Love's Labour's Lost

Tue 24th – Sat 28th October 2017


Clare Cavenagh

at 13:00 on 25th Oct 2017



If you like dense and often self-consciously ridiculous wordplay, if you think that scansion problems and forced rhymes are super funny, if you've got a smattering each of Latin and Middle English and you fancy giving them an outing, then you should definitely go and see Love's Labour's Lost. If you don't like some of those things, go see it anyway. The ADC's production of what might just be Shakespeare's silliest play (directed by Clara van Wel) is a rollicking good time. You'll laugh, then laugh some more. With lovely set design, great music and a strong cast, this show will have you captivated from beginning to end.

The show is being billed as an adaptation set in Cambridge in 1938. This decision certainly gave the show an excellent excuse for lots of great, 1920s and 1930s Jazz (sound design by Jacob Baldwin), and inspired a wonderful set (designed by Jack Parham). The book-linked study in which much of the action takes place looked warm and welcoming, with lots of interesting nooks and crannies, and had a couple of tricks up its sleeve too. Initially, I didn't think the setting did much more than this. There didn't seem to be a particularly strong feminist bent on the whole thing (not that the play was anti-feminist, it just didn't seem to take a position either way). But at the close of the play, which I certainly won't spoil, a simple costume change, and a haunting soundtrack choice put a decidedly dark spin on things. This change of tone was very well-handled, and certainly played on the audience-members' minds as they left the theatre.

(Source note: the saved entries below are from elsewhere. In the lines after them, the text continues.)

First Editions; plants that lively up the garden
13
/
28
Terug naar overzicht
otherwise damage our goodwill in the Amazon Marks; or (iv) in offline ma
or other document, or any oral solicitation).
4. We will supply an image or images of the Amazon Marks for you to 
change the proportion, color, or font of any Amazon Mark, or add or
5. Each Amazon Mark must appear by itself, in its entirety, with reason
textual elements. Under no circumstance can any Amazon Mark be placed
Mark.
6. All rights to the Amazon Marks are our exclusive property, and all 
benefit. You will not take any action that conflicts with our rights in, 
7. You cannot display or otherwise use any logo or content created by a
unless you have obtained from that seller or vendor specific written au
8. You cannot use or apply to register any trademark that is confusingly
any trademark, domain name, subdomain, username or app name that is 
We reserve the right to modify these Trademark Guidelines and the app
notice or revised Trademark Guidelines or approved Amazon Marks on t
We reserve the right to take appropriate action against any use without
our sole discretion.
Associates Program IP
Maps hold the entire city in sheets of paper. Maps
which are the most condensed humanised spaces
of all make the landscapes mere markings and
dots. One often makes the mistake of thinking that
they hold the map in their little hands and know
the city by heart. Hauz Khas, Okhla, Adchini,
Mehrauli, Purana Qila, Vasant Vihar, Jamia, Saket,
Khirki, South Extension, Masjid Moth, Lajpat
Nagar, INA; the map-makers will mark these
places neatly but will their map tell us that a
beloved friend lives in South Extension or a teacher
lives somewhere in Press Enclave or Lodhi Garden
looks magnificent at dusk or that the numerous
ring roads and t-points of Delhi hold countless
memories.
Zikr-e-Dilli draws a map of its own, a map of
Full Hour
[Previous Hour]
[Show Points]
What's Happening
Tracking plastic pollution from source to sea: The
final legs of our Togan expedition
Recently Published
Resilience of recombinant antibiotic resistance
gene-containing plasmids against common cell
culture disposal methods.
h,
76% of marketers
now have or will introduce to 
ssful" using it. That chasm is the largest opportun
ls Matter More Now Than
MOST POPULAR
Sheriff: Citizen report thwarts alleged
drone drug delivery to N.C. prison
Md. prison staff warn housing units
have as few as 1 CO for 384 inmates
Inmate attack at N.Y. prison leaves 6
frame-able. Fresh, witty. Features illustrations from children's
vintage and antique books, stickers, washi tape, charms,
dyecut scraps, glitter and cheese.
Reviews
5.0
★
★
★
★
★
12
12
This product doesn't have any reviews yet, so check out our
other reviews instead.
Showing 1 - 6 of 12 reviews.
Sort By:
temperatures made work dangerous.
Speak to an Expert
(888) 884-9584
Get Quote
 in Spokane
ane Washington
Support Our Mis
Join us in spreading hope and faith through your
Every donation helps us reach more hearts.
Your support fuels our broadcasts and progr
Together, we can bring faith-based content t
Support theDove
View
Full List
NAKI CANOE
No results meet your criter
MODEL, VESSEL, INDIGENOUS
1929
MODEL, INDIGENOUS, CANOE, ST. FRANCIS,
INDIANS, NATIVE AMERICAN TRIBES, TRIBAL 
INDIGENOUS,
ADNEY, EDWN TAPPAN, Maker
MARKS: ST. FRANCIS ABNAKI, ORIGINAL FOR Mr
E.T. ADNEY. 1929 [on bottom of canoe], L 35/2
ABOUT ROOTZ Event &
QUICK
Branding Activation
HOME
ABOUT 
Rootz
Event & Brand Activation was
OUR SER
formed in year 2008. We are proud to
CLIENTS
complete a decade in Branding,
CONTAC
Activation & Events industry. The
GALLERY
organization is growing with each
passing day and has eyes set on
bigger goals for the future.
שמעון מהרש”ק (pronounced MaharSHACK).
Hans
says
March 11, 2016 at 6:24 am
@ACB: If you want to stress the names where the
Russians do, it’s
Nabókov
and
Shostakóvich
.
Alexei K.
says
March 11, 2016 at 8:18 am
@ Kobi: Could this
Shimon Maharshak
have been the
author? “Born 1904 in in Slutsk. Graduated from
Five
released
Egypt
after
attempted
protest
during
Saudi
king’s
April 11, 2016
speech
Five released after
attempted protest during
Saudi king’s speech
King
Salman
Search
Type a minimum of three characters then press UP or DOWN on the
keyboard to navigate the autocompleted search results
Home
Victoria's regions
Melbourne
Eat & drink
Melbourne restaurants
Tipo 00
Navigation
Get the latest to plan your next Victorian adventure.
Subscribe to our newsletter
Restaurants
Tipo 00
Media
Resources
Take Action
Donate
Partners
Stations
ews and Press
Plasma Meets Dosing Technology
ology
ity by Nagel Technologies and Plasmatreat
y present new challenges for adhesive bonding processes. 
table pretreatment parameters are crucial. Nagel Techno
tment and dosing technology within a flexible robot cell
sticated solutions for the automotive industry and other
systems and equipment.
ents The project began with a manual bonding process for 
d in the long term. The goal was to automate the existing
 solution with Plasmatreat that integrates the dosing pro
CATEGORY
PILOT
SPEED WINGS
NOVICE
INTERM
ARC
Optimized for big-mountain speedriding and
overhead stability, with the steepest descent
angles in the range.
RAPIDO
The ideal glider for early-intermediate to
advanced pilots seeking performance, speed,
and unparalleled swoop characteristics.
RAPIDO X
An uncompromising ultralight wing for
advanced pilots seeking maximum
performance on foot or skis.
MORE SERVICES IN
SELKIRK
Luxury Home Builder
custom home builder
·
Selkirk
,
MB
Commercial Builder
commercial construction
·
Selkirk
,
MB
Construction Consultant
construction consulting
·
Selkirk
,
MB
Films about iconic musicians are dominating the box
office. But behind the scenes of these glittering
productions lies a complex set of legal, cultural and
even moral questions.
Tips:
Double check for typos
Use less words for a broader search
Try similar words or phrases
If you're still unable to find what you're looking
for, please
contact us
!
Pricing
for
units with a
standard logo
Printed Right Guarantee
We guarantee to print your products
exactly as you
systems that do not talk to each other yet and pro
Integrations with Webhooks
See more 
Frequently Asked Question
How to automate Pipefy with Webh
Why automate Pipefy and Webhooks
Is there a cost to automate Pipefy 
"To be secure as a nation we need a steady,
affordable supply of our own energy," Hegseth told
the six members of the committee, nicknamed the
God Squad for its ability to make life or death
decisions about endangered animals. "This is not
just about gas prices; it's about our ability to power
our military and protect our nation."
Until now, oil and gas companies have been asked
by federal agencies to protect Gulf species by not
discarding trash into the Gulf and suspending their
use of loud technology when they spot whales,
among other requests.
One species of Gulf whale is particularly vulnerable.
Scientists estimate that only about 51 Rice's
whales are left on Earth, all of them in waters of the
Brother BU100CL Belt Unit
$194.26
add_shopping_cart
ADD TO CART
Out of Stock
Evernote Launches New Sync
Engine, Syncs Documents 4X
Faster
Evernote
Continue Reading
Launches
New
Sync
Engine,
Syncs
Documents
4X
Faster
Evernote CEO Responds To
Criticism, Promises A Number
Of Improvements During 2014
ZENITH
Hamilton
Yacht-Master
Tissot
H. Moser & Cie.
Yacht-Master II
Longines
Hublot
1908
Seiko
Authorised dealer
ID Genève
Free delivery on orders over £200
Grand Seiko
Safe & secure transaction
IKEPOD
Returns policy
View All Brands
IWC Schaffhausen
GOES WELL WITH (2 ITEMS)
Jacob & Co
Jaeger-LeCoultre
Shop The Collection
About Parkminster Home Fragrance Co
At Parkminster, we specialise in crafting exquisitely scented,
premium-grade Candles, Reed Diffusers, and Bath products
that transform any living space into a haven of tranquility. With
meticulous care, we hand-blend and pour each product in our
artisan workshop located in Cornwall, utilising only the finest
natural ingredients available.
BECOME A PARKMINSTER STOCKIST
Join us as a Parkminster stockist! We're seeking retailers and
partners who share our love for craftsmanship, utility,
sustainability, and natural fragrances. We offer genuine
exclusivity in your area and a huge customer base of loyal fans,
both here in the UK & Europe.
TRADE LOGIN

The cast of the show were very strong, and wrung much humour out of even Shakespeare's most terrible puns, while adding wonderful physical comedy. Emma Corrin was beautiful and elegant as the Princess of France, and Sarah Creedy Smith and Ania Magliano-Wright both did excellently in their cross-dressing roles. The King of Navarre's (Will Gould) gang, Joe Sefton as Berowne, Stanley Thomas as Dumain and Toby Waterworth as Longaville were just excellent - they were funny and warm, and they did an amazing dance while disguised as Muscovites. One final mention must go to Henry Wilkinson as Armado, for a hilarious performance that made you wish he could be on stage more often.

Love's Labour's Lost is really, really stupid. Until the ending, it's easy to feel like there's nothing at stake but stupid in-jokes and mutual shaming among the King's perjured men. But It's also wonderfully enjoyable, hugely funny, and ultimately even a bit poignant. Don't miss this one. Go along, have a drink at the bar to get the laughter flowing, sit back, and enjoy.